The opinion does not resolve the underlying allegations in the lawsuit.
But Artau issued a concurring opinion that referred to “now-debunked allegations that he (Trump) colluded with the Russians to win the 2016 presidential election.” Artau wrote that Trump “has met his burden of establishing jurisdiction to proceed with his asserted claims that the non-resident defendants acted with actual malice or reckless disregard for the truth by knowingly conspiring with the Florida resident defendant to defame the president by publishing the statement.”
“Therefore, the trial court correctly denied the non-resident defendants’ motion to dismiss the President’s claims over the asserted publication of defamatory ‘FAKE NEWS.’” Artau wrote.
In a brief filed in August, attorneys for the Pulitzer board members disputed that the statement published by the board was defamatory.
“The board statement asserts that the award-winning articles ‘on Russian interference in the U.S. election and its connections to the Trump campaign’ do not contain any ‘passages or headlines, contentions or assertions’ that have been ‘discredited by facts that emerged subsequent to the conferral of the prizes.’ That statement is not defamatory because it does not reasonably convey the implication that Trump colluded with Russia, nor does it signal that the board affirmatively endorsed that implication,” the brief said. “Moreover, even if the board statement conveyed that implication, it discloses all the facts — set out in the articles themselves — on which that conclusion would be based, rendering the board statement a nonactionable ‘pure opinion.’ The board statement thus does not amount to a ‘tortious act’ and the non-resident defendants are not subject to personal jurisdiction in Florida.”
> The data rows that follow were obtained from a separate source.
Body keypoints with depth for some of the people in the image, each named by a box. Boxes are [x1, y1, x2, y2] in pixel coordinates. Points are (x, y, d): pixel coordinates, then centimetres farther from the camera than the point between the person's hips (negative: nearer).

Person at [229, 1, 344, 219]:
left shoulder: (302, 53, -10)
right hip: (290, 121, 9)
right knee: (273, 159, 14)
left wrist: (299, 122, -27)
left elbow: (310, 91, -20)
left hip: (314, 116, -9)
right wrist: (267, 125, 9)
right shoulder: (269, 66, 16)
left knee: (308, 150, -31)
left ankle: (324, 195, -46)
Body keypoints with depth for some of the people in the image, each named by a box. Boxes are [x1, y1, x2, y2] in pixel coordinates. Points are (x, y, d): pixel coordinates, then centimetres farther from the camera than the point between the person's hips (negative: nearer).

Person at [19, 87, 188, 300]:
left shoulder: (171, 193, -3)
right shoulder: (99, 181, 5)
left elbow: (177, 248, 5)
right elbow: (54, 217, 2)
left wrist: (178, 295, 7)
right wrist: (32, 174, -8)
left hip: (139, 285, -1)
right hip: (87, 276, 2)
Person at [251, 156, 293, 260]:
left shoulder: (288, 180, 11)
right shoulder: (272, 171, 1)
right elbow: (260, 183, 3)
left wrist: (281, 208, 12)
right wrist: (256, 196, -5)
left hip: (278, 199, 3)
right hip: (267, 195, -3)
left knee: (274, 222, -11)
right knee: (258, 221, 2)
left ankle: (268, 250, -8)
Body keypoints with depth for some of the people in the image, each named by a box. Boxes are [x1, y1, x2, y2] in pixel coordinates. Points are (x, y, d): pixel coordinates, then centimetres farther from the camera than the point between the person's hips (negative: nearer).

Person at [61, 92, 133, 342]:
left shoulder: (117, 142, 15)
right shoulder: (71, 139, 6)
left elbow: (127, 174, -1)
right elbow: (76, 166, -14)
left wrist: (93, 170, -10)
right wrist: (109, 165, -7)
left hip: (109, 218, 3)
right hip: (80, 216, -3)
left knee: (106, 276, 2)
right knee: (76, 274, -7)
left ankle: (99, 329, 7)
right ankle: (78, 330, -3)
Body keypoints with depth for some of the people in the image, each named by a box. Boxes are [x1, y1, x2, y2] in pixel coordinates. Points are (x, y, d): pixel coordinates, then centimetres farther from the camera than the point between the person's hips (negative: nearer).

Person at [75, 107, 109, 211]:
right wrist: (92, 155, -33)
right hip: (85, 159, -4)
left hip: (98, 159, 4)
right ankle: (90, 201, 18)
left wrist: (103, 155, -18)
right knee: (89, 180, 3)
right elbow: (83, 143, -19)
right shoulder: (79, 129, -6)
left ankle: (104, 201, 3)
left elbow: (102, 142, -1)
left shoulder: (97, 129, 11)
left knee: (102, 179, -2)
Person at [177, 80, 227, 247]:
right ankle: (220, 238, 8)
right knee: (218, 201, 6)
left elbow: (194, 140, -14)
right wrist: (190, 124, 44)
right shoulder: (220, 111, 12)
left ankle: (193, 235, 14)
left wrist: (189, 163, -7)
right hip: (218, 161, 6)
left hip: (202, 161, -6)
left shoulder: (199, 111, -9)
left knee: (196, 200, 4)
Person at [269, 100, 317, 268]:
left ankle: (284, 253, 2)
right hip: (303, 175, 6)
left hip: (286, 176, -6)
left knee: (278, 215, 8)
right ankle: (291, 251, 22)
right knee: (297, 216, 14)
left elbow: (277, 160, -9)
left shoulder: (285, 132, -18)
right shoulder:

Also, the attorneys argued that there “is no dispute that the members who drafted the board statement did so outside of Florida, the members who approved the board statement did so outside of Florida, the administrator who edited the board statement did so outside of Florida, and the staff member who published the board statement online did so outside of Florida. It is likewise beyond dispute that the board did not direct the board statement into Florida. Precedent is clear that, in these circumstances, the non-resident defendants are not subject to personal jurisdiction in Florida as a matter of due process.”
The Pulitzer board issued a statement after Wednesday’s ruling that vowed to continue fighting the lawsuit.
“This lawsuit is about intimidation of the press and those who support it --- and we will not be intimidated,” the statement said. “The Pulitzer Board will continue to recognize the accomplishments of journalists, writers, artists and composers at the highest level. We look forward to continuing our defense of journalism.”
Kuntz’s opinion referred to 19 members of the Pulitzer board. But the board’s brief said the 19 out-of-state defendants included board members, former board members and administrators.